In 1924, Sartre enrolled at the Ecole Normale Supérieure (ENS), an elite French university. In 1928, he made the acquaintance of a classmate named Simone de Beauvoir, who would become his lifelong companion and go on to become a tremendously important thinker herself. Her most famous work, The Second Sex, is regarded as one of the seminal texts of feminist thought. Although Sartre and de Beauvoir never married and never maintained an exclusive romantic relationship, they remained close both intellectually and emotionally until Sartre’s death in 1980.
After finishing his studies at ENS, Sartre served briefly in the army, then accepted a teaching position at a high school in northwest France. In 1933, Sartre left for Berlin to study under the eminent German philosopher Edmund Husserl, a thinker who contributed greatly to the synthesis of Sartre’s own philosophy. While in Berlin, Sartre also became acquainted with the work and, briefly, the person of Martin Heidegger, another leader of twentieth-century philosophy who also greatly influenced Sartre. In 1938, Sartre published Nausea, a philosophical novel heavily imbued with the ideas and themes of Husserl’s philosophy.
At the start of World War II, Sartre was once again conscripted into the military. He was captured by the Nazis in June 1940 and held as a prisoner of war until March 1941, when he escaped and returned to Paris. There, he joined the French Resistance to Nazi occupation. During the months he spent in captivity, Sartre began work on what would become his magnum opus, the sprawling classic of existentialism entitled Being and Nothingness. Published in 1943, the work made Sartre famous and brought his existentialist philosophy to the forefront of the intellectual conversation that followed the war.
As an editor of the journal Les Temps Moderne, which was first published in 1945, Sartre had a constant and immediate outlet for his ideas, which evolved considerably over time as they adapted to the social and political context of the world in the decades that followed the war. While many of his peers, notably Albert Camus, supported America and its Western European allies in the Cold War, Sartre was a devoted Socialist and stood with the Soviet Union. Although Sartre condemned the more totalitarian elements of Sovietism, in particular its imperialist authoritarian side, he believed that the proletariat, or working class, was better off there than anywhere in the capitalist West.
In seeking to unite his philosophical and political beliefs, Sartre maintained a firm belief in the idea that both literature and philosophy are inherently political, in function if not in content. He believed that the author or the artist must always create with the hope of changing the social order. Sartre himself enthusiastically lent his name and his writing to many causes, including, most famously, the struggle to end French colonialism in Africa.

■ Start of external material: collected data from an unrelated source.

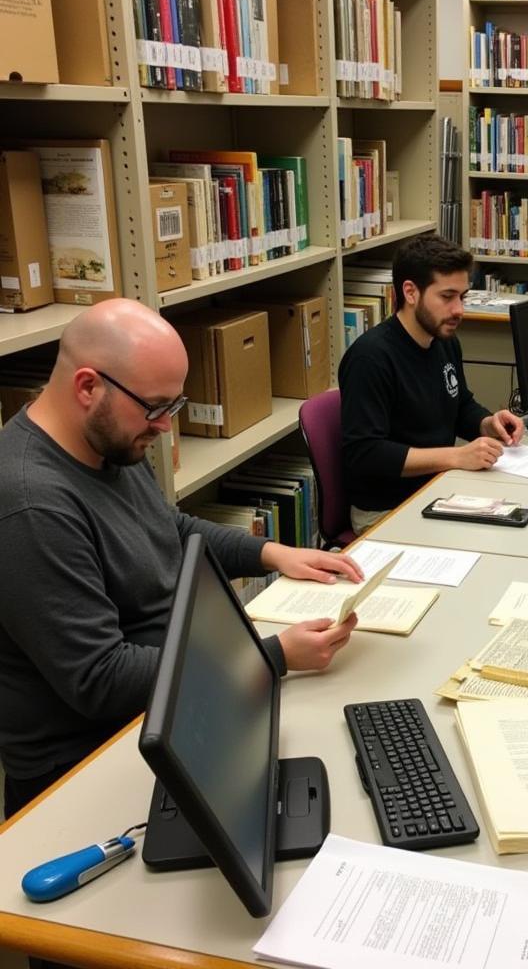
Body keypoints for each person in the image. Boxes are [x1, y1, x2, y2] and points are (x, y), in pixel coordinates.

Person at [0, 299, 365, 820]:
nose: (165, 429)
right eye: (155, 409)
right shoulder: (30, 505)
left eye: (173, 407)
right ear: (87, 387)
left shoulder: (108, 441)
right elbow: (100, 679)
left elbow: (167, 529)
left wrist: (272, 553)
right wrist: (268, 659)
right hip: (89, 763)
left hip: (176, 701)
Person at [339, 234, 525, 534]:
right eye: (447, 296)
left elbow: (459, 404)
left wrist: (488, 424)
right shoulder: (370, 358)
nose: (459, 310)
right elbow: (365, 454)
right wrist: (457, 457)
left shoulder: (443, 340)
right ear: (410, 292)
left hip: (438, 488)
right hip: (386, 509)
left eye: (462, 297)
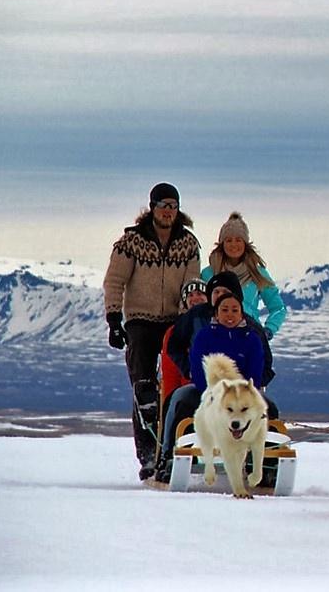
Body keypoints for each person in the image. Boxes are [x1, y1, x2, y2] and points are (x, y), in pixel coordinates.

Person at [103, 182, 200, 480]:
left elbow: (191, 285)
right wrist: (114, 320)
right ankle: (147, 455)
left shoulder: (188, 244)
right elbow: (115, 280)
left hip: (174, 320)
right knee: (143, 389)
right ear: (152, 208)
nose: (168, 212)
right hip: (141, 321)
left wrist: (190, 323)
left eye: (173, 206)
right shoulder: (131, 242)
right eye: (163, 206)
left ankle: (172, 450)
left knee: (178, 388)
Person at [155, 289, 277, 484]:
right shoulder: (205, 337)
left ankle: (267, 465)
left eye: (234, 310)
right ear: (216, 313)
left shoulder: (252, 338)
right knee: (180, 401)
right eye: (225, 310)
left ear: (241, 313)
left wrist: (247, 394)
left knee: (270, 408)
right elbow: (198, 367)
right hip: (206, 391)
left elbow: (255, 371)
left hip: (242, 395)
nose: (230, 315)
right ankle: (168, 457)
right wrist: (212, 394)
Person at [201, 212, 287, 340]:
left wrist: (269, 329)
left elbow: (278, 308)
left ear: (245, 243)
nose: (233, 245)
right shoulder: (209, 274)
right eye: (229, 240)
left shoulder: (257, 273)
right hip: (216, 338)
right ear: (222, 244)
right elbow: (199, 306)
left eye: (238, 240)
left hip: (249, 337)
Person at [155, 277, 209, 458]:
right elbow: (170, 369)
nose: (196, 298)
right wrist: (171, 397)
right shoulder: (175, 331)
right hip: (188, 388)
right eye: (191, 295)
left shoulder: (218, 324)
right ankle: (168, 455)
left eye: (200, 294)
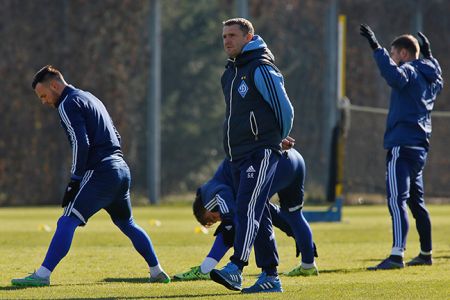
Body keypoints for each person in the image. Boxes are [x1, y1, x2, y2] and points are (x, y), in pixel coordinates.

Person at [11, 65, 170, 286]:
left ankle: (42, 275)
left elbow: (80, 142)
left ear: (55, 85)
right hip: (121, 169)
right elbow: (116, 135)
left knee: (66, 221)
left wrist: (75, 179)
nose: (44, 101)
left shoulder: (67, 103)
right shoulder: (91, 98)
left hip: (101, 171)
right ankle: (157, 271)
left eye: (44, 95)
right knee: (127, 224)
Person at [211, 17, 294, 292]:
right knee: (261, 213)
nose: (227, 41)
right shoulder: (230, 73)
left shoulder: (260, 67)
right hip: (238, 155)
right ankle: (270, 276)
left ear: (249, 37)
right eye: (224, 36)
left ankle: (236, 266)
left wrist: (273, 140)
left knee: (247, 207)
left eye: (232, 35)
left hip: (259, 153)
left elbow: (285, 110)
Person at [360, 25, 443, 270]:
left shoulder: (407, 70)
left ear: (404, 54)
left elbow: (394, 76)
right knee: (417, 203)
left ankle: (397, 255)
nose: (394, 59)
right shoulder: (430, 77)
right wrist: (429, 56)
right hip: (419, 148)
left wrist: (377, 48)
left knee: (396, 200)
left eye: (395, 54)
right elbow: (439, 78)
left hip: (402, 145)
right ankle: (426, 253)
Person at [173, 147, 318, 281]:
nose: (218, 218)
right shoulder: (226, 181)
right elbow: (273, 212)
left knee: (244, 219)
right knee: (293, 214)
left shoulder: (209, 193)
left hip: (272, 161)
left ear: (204, 206)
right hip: (294, 158)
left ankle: (207, 269)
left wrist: (228, 222)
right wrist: (298, 235)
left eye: (212, 217)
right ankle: (308, 265)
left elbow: (225, 202)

In the last decades of his life, Sartre was perhaps better known for his leftist political beliefs than for the existentialist philosophy that had elevated him to iconic status in France and throughout Europe. In the 1960s, student radicals in both Europe and America embraced Sartre as a hero and appropriated him as a symbol in their resistance to war, imperialism, and other reactionary cultural–political forces. However, Sartre was never much more than an icon of the counterculture. Until his death in 1980, he remained a tremendously prolific and outspoken writer and embodied the conviction that philosophy, if it is to be serious, must be lived.

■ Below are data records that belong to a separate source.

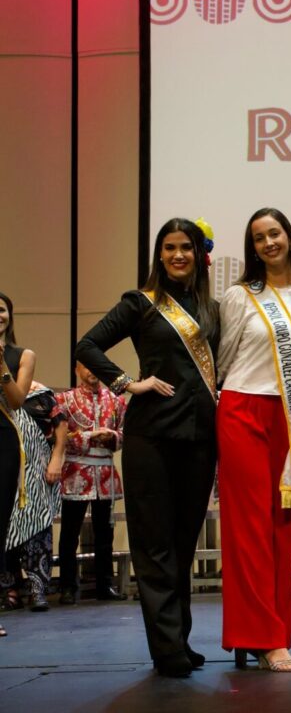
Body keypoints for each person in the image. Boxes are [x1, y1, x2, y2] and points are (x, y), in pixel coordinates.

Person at [76, 218, 219, 677]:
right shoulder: (140, 303)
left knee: (181, 543)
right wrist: (127, 383)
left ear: (199, 254)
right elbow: (88, 344)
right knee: (154, 544)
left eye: (186, 247)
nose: (178, 255)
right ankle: (166, 648)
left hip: (199, 439)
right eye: (170, 247)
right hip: (151, 437)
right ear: (159, 254)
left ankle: (179, 638)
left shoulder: (211, 308)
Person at [218, 208, 291, 672]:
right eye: (259, 238)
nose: (269, 243)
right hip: (243, 410)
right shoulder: (239, 296)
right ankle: (262, 638)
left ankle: (273, 634)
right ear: (252, 248)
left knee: (283, 528)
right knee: (247, 528)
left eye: (275, 233)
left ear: (289, 237)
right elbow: (223, 359)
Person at [55, 362, 127, 604]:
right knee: (69, 534)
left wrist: (113, 436)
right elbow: (59, 437)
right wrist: (89, 436)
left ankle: (105, 585)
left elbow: (126, 432)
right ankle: (67, 586)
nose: (91, 371)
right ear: (76, 369)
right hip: (76, 471)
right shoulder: (64, 399)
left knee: (104, 533)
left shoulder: (115, 400)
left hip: (105, 473)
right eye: (86, 366)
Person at [1, 380, 65, 614]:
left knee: (38, 530)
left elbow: (61, 426)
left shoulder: (40, 393)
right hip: (6, 472)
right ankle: (10, 590)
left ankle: (38, 588)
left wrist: (56, 458)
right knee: (5, 531)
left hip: (36, 475)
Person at [0, 290, 37, 638]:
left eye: (1, 310)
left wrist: (0, 365)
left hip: (3, 440)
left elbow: (16, 401)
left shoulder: (21, 355)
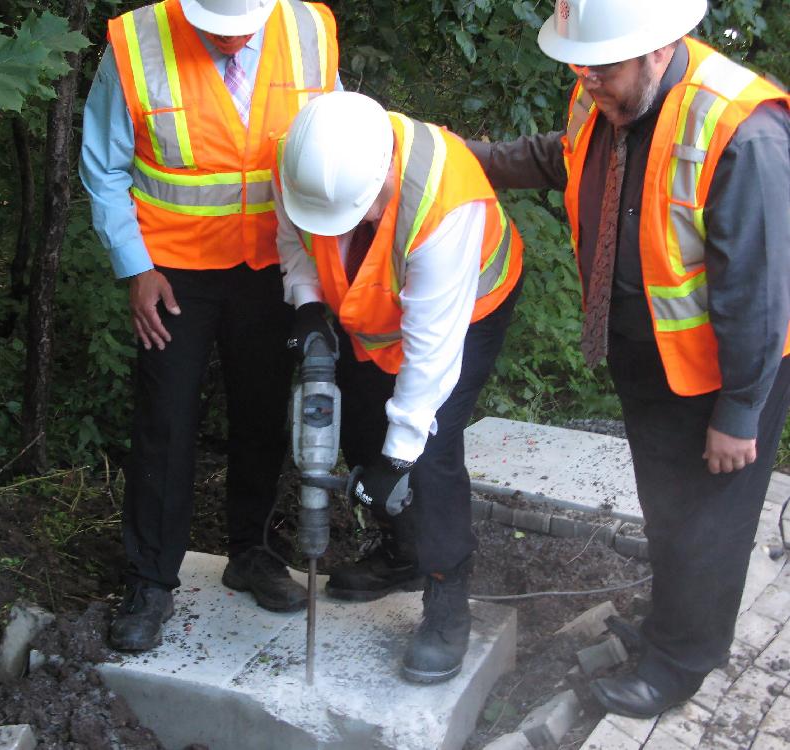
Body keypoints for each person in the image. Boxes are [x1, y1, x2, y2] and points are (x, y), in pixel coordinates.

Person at [467, 0, 790, 718]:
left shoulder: (739, 130)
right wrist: (477, 159)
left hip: (726, 372)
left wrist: (740, 411)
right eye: (579, 68)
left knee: (710, 523)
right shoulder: (606, 93)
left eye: (600, 69)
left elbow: (762, 290)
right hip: (649, 358)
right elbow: (563, 156)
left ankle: (679, 664)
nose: (586, 84)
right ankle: (667, 625)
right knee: (670, 509)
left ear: (657, 48)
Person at [79, 0, 340, 652]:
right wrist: (134, 266)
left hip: (275, 261)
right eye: (215, 32)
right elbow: (104, 165)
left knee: (259, 414)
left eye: (240, 31)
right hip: (174, 272)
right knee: (166, 420)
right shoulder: (137, 44)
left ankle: (250, 551)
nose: (230, 43)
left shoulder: (308, 30)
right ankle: (150, 582)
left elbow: (334, 142)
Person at [275, 91, 524, 684]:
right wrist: (307, 302)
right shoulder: (303, 161)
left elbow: (431, 353)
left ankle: (446, 600)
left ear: (384, 172)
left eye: (356, 213)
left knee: (429, 453)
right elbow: (295, 239)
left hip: (465, 309)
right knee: (363, 427)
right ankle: (406, 552)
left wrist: (401, 452)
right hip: (371, 314)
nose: (347, 225)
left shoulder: (447, 201)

Sartre’s basic philosophy, existentialism, is neither a narrowly definable school of thought nor limited to Sartre and his French contemporaries such as Camus. Although in a certain sense Sartre and Camus were the first to name and define existentialism, it is best understood as a long-running current in Europe’s philosophical history, a current that emerged in the late nineteenth century. Existentialist philosophers believe that philosophy should emphasize the individual human experience of the world, and they consider ideas of individual freedom; individual responsibility; and how it is possible, if it is possible at all, for individual human beings to act meaningfully in the world.

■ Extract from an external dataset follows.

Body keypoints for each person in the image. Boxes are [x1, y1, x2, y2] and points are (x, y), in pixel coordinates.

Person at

These ideas themselves belong to a larger philosophic trend that sought to expose the ostensible bankruptcy of traditional philosophy, in particular the philosophy of the Enlightenment. During the Enlightenment, philosophy had put its faith in the idea that reason and rationality hold the answer to all of humanity’s problems. To nineteenth-century thinkers, such as Kierkegaard and Nietzsche, and twentieth-century existentialists, such as Sartre, a radically different approach was needed if philosophy was to rediscover its urgency. Instead of attempting to contain reality within an absolute theoretical framework, iconoclastic philosophers like Nietzsche and Kierkegaard felt that philosophy should emphasize the individual’s subjective experience rather than the individual as the bearer of abstract, universal rights. As adopted by Sartre, this emphasis on individual experience emanated from the belief that, ultimately, people cannot appeal to universal notions of morality or ethics to guide their behavior. Any attempt to generalize human nature, and hence any attempt to construct a system based on these universals, is doomed to fail.
Sartre was unique within this current of thought largely because of the way he wedded phenomenology to his rejection of traditional philosophy. Phenomenology can be described as the study of consciousness, or how the external world appears to our minds. Phenomenology poses the question of whether it is possible to find the objective reality behind how something appears to us—a question that weighed heavily on Sartre’s own meditations on the individual’s experience of and interaction with the world.
Sartre’s thought also comprises elements of Marxism. Sartre strongly self-identified as a Marxist and was a firm believer in certain key tenets of Marxist thought, including the inherently exploitative nature of the capitalist system, the fact of class conflict as the animating engine of history, and the dialectical nature of all being. That said, Sartre’s Marxism did not act so much as an influence on his existentialist philosophy as something that existed alongside it. In seeking to fuse the two, Sartre composed such works as the Critique of Dialectical Reason, which expanded on the themes of Being and Nothingness while incorporating Marxian sociological inquiry into the discussion.